Wednesday, December 10, 2014

Wining through the holidays – Hanukkah…

Hanukkah, oh Hanukkah, come light the menorah.
Let's have a party, we'll all dance the horah.
Gather 'round the table, we'll give you a treat.
Dreidels to play with and latkes to eat.

And while we are playing, the candles are burning low.
One for each night, they shed a sweet light, to remind us of days long ago.
One for each night, they shed a sweet light, to remind us of days long ago.
-      Traditional lyrics

When I was growing up, celebrating Hanukkah, the Festival of the Lights, was fairly traditional. The family gathered for dinner – beef brisket accompanied by white potatoes and carrots, green beans, sesame seed rolls, lukshen (noodle) kugel, and, of course, latkes – potato pancakes – grated, oniony, fried pieces of heavenly goodness with a dollop of sour cream. It was a feast to celebrate the miracle of the oil; the small amount of lamp oil that lasted for eight nights after the Maccabees defeated the Seleucid Greeks. It wasn’t fancy or gourmet; it was comfort food.

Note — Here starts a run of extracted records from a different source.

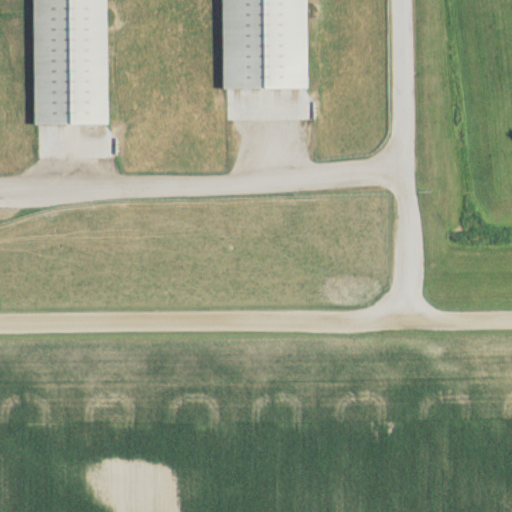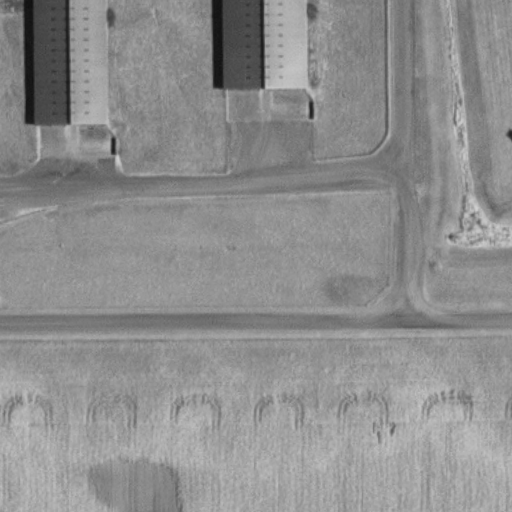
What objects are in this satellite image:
building: (258, 45)
building: (64, 62)
road: (282, 180)
road: (405, 247)
road: (256, 320)
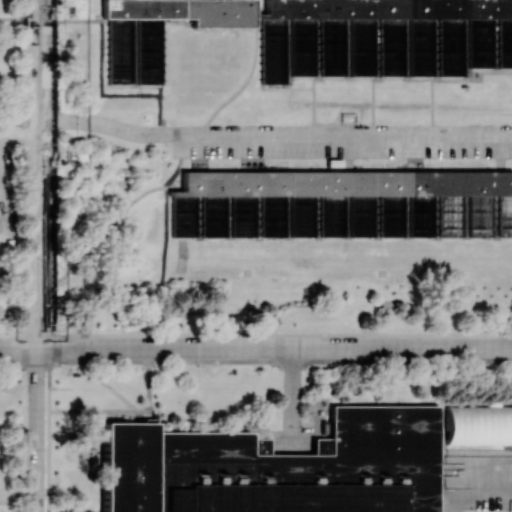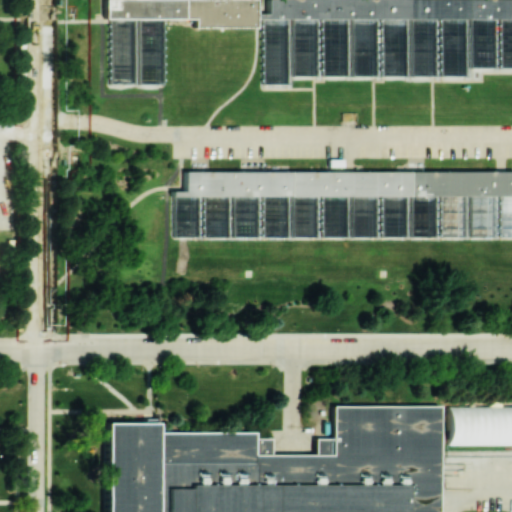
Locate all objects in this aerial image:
building: (322, 35)
road: (18, 133)
road: (272, 133)
road: (35, 174)
building: (343, 203)
road: (273, 347)
road: (17, 348)
road: (291, 392)
building: (478, 424)
road: (35, 430)
building: (270, 465)
building: (276, 467)
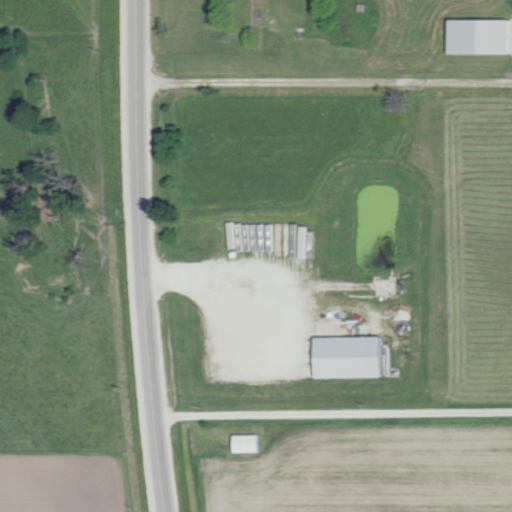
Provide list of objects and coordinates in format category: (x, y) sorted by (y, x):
building: (483, 35)
road: (225, 57)
road: (322, 84)
road: (139, 256)
building: (355, 357)
road: (331, 414)
building: (252, 443)
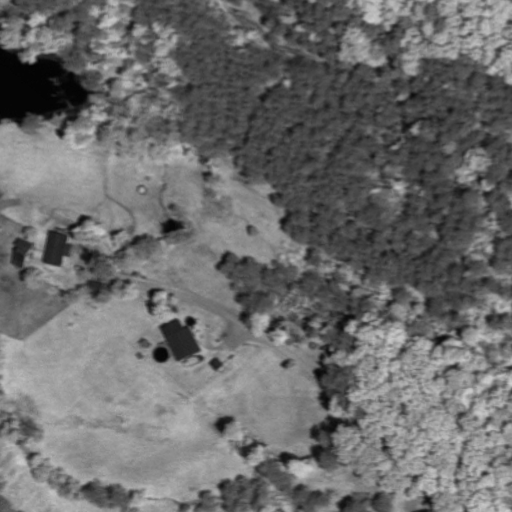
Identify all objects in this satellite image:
building: (0, 211)
building: (61, 250)
building: (186, 342)
road: (286, 358)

Before dinner, the adults would sip cocktails and nosh on chopped chicken or beef liver and crackers. At the dinner table, we mostly drank water or soda, because my folks weren’t big drinkers, and they weren’t wine drinkers. If wine was needed for a barucha (blessing), there was Manischewitz Concord Grape. Insert shudder here.

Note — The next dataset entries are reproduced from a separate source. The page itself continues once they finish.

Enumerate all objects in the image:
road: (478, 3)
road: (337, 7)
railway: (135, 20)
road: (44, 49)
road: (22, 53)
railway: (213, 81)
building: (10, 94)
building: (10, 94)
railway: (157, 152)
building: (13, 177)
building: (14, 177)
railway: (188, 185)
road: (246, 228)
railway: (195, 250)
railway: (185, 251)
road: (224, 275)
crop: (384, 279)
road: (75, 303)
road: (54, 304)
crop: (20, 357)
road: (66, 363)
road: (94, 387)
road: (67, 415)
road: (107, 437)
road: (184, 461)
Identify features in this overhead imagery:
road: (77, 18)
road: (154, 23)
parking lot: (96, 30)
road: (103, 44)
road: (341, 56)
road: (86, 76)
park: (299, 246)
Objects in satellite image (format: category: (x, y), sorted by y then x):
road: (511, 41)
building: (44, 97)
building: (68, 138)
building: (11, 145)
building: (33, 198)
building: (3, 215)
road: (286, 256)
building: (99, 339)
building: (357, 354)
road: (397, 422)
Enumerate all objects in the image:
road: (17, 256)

Nowadays, unless you really like it, there is no reason to limit yourself to the darkly sweet and syrupy Manischewitz. Here are some suggestions to enhance your Hanukkah feast – and go really well with those latkes!

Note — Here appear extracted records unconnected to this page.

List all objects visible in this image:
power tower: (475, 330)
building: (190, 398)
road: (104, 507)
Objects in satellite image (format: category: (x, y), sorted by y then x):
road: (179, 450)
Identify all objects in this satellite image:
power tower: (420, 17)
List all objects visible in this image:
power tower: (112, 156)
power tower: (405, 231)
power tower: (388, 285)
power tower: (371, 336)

Latkes and sour cream – Try a 2012 BADGE 'Blue Steel' Chardonnay, Santa Barbara County. Tart pippin apples and ripe citrus fruit, lively acidity and balanced minerality, make for a delicious counterpoint to the fried, oniony pancakes and creamy accompaniments.

Beef brisket – How about a 2011 Pomar Junction Merlot? A full-bodied and complex wine, it has lush blackberry flavors, caramel and spice, balanced with good tannin structure and a soft coconut and caramel finish.

Finishing up with lukshen kugel? If your kugel is sweet and filled with raisins, you might want something a bit fruitier or even sweeter. Why not finish with a NV Marco Bonfante Moscato d'Asti DOCG, Piedmont, Italy – A charming dessert wine redolent of Golden Delicious apples. Perfect with a sweetened cheese dessert. And only 5% alcohol!

Oh, wait…you must have kosher wines!! We can help there, too. Try these:

2012 Yarden Sauvignon Blanc, Galilee-Golan Heights – The Goddess of Wine loved this Sauv Blanc with its clear, slightly yellow appearance, its minerality and luscious stone fruits in the nose, and its citrus, pineapple and stoniness on the palate. Perfect pairing with those latkes!

2011 Hagafen Cabernet Franc - Violets, red currants and rose petals on the nose lead to rich earth, deep dark black cherries with a lush, round, velvety mouthfeel. So good with that wine-braised brisket.

2010 Baron Herzog Chenin Blanc Clarksburg – Flowers and apples on the nose, with apple and lemony citrus on the palate, finishing with some stone fruit and nice acidity to balance some of those high cholesterol foods on the menu. Not a dessert wine, per se, but a great match for every course, including the kugel.

So this Hanukkah, celebrate with great wines and great meals. L’Chaim! And don’t forget the Hanukkah gelt for the kids!